The utility of genome‐wide cell‐free DNA screening in the prenatal diagnosis of Pallister‐Killian syndrome

Abstract Objective To report genome‐wide cell‐free DNA (cfDNA) screening facilitating the diagnosis of Pallister‐Killian syndrome (PKS). Methods This is a retrospective cohort analysis of positive genome‐wide cfDNA screening results showing increased signal from chromosome 12 and the detection of PKS. The genome‐wide cfDNA screening results and the subsequent investigations were reviewed. Results Three singleton pregnancies (3/29007) from 2016 to 2017 yielded positive results indicating large gains on the entire p‐arm of chromosome 12. In two cases, multiple structural abnormalities were detected by prenatal ultrasound and the couples opted for termination of pregnancy.
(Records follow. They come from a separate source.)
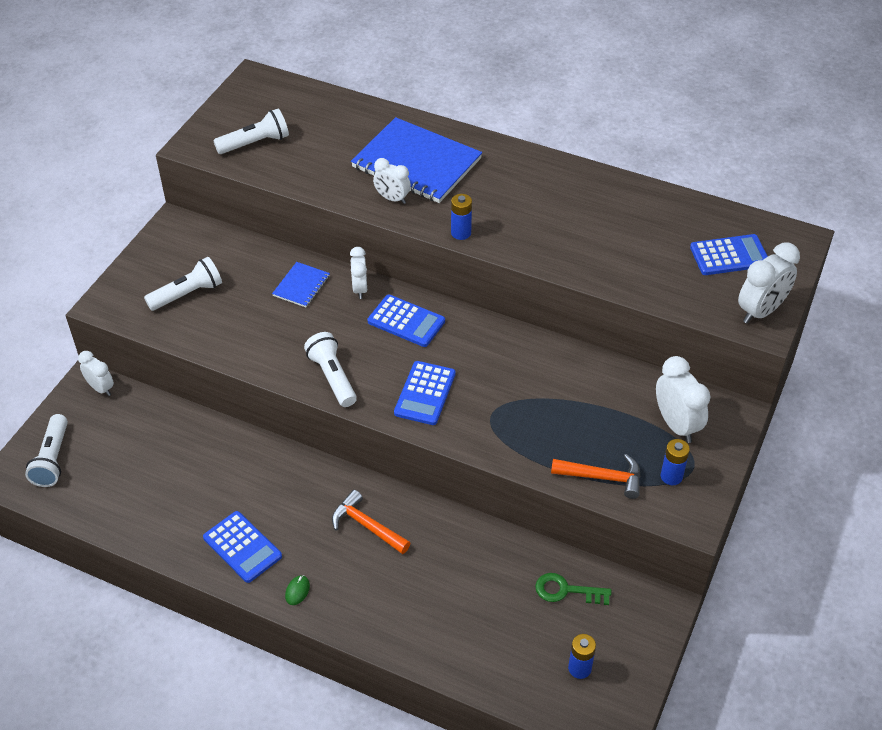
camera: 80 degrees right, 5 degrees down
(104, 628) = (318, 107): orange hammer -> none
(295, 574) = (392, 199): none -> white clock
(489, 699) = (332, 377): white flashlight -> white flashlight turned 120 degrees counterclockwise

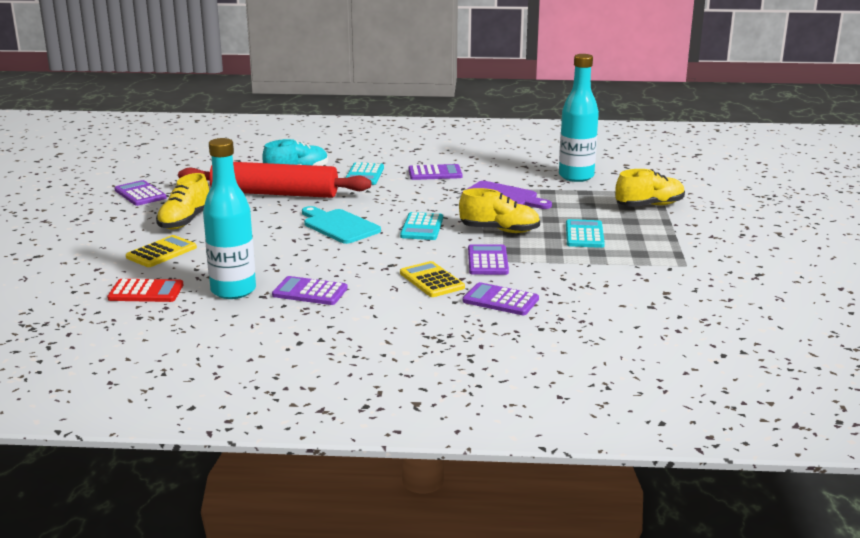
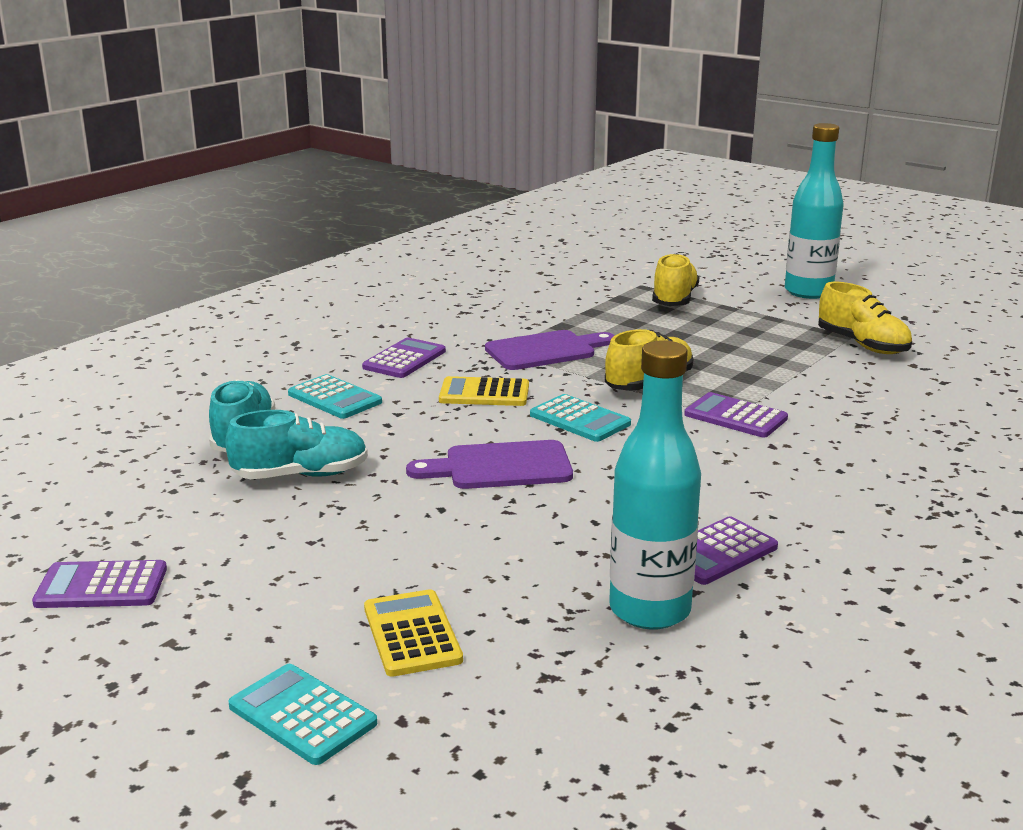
camera: 55 degrees left, 0 degrees up
(146, 292) = (569, 692): red calculator -> none
(185, 221) = (301, 577): yellow shoe -> yellow shoe (862, 345)
(274, 193) = (301, 475): red rolling pin -> turquoise shoe
(339, 226) = (500, 466): turquoise cutting board -> purple cutting board
(431, 280) = (761, 464): yellow calculator -> yellow calculator (484, 393)
(500, 300) = (861, 445): purple calculator -> none
(576, 176) = (539, 301): turquoise bottle -> turquoise bottle (808, 292)
(584, 235) = (717, 350): turquoise calculator -> turquoise calculator (302, 715)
Chromosomal microarray performed on fetal skin tissues of the two abortuses detected mosaic tetrasomy 12p, consistent with PKS. In the third case, karyotype and chromosomal microarray performed on an amniotic fluid sample also showed mosaic tetrasomy 12p. In each of the three cases, genome‐wide cfDNA screening revealed a large gain on chromosome 12p; subsequent prenatal or postnatal diagnostic testing confirmed the diagnosis of PKS. Conclusion We report the ability of genome‐wide cfDNA screening to provide early suspicion and facilitate the subsequent genetic diagnosis of PKS. As genome‐wide cfDNA screening becomes increasingly available, incidental diagnosis of partial aneuploidies is expected to increase.